Reflection on Rousseau's Emile Books I-III

Reflection on Rousseau's Emile (Books I-III)

Rousseau drives me into schizophrenic madness. At first, his ideals of education and childhood are insane, unthinkable. Upon reflection, they are ideals and worthy of examination. But still, these abstract notions of nature and the assumptions grounding what is considered natural make me quite nervous. It seems to me that nature can be constituted as just about whatever someone says it is. The way this distinction of nature and natural then gets imported into everyday use is dangerous. From the depressive to the manic: Who can argue against a childhood whose nature is happiness? Connecting to my own experiences as a learner and as a teacher I know the power of self-discovery, the enormous influence of the learned-as-necessity. Rousseau’s ruminations and prescriptions of the bodily senses in Book II are eerily prominent in current dialogues concerning embodiment. Depressive. How can we withhold reading? Reason? Could this even accomplished? Can I, as a literate semi-adult who was a literate four-year-old wrap my mind around what it might mean for a child to not read until 10 or 11 or 12? Manic.

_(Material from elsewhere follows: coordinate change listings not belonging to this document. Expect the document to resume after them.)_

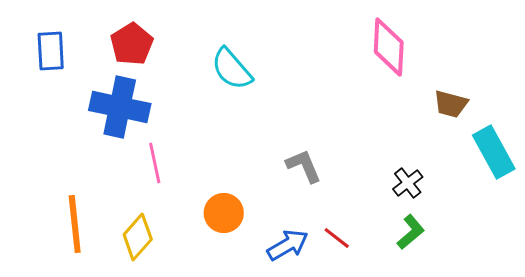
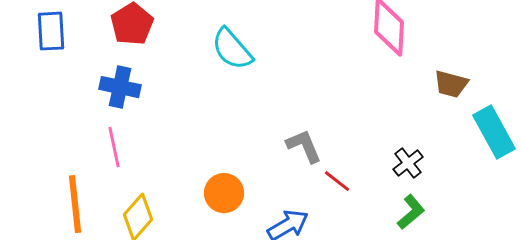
blue cross: (120, 107) -> (120, 87), size x0.7
pink line: (155, 163) -> (114, 147), moved
red line: (337, 238) -> (337, 181), moved

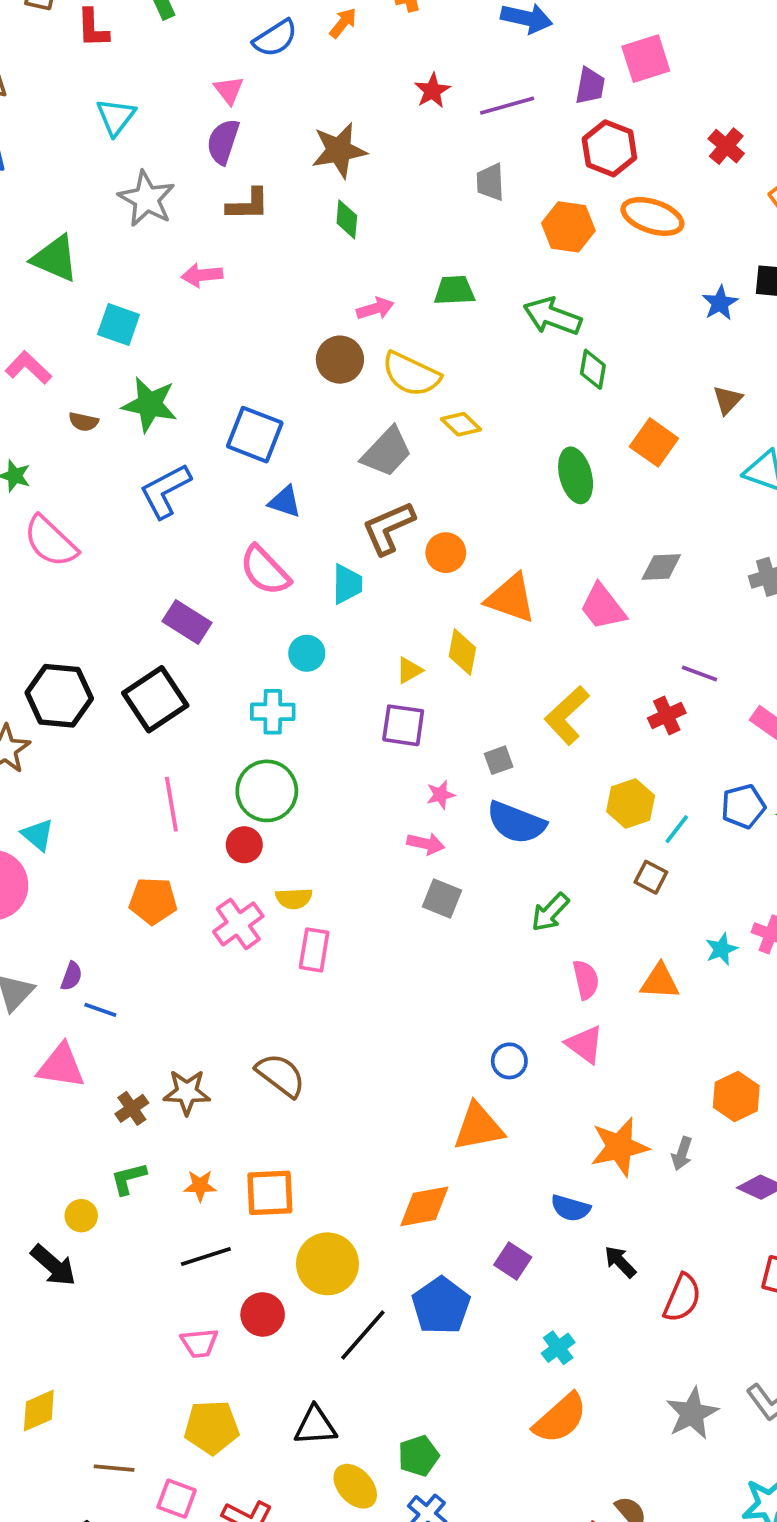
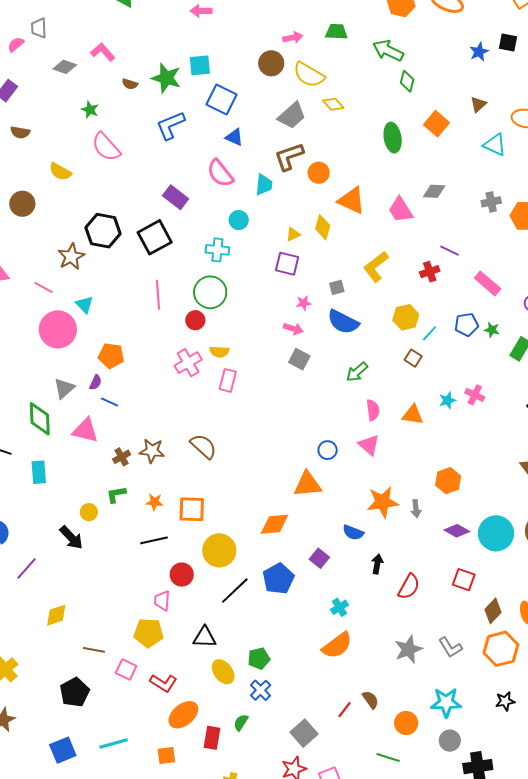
cyan square: (119, 324) -> (200, 65), moved, turned -30
orange pentagon: (153, 901) -> (111, 356), moved
gray arrow: (682, 1153) -> (416, 509), turned -30
black arrow: (620, 1262) -> (377, 564), turned 48
pink trapezoid: (199, 1343) -> (162, 601), moved, turned 95

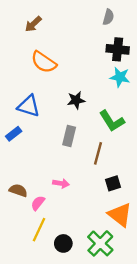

To be free to learn what is of most use at present, to walk daily through my (unbeknownst to me) lessons, to experience natural consequences. Depressive. Can we engage children in this trickery until the age of 12? Surely Rousseau’s comments on lying can be applied to the many dramatic lessons used to teach Emile (in quite a roundabout way) this thing or that custom - that which is natural. Individualism and country life. Nature and gender. Self-guided and no habit. Natural ignorance. Desire and any method will work. Nature.